*YOUR ASSIGNMENT*
Go over each line of the entries below, count those with "kênh", and give only the count.

*RECORDS SUPPLIED*
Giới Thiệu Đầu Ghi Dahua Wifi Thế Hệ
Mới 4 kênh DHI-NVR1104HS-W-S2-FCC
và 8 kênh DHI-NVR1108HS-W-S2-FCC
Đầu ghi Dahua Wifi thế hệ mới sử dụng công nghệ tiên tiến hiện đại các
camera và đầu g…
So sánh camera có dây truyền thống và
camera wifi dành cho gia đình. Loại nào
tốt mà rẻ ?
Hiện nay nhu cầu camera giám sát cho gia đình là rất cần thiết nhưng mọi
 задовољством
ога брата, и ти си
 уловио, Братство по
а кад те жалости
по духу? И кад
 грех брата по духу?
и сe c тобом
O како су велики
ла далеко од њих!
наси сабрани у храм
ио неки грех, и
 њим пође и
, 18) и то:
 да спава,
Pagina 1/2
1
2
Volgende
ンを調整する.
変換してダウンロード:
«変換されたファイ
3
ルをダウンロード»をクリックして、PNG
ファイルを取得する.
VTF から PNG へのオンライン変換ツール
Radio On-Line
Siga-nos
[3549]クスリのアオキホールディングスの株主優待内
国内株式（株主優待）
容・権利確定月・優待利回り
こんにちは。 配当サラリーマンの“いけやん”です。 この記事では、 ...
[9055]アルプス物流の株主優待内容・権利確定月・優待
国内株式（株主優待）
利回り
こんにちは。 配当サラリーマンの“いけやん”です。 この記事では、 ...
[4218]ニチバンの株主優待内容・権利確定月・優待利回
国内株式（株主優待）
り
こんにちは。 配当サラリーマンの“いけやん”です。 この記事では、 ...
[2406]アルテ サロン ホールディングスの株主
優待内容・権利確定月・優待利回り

*FINISHED EXERCISE*
2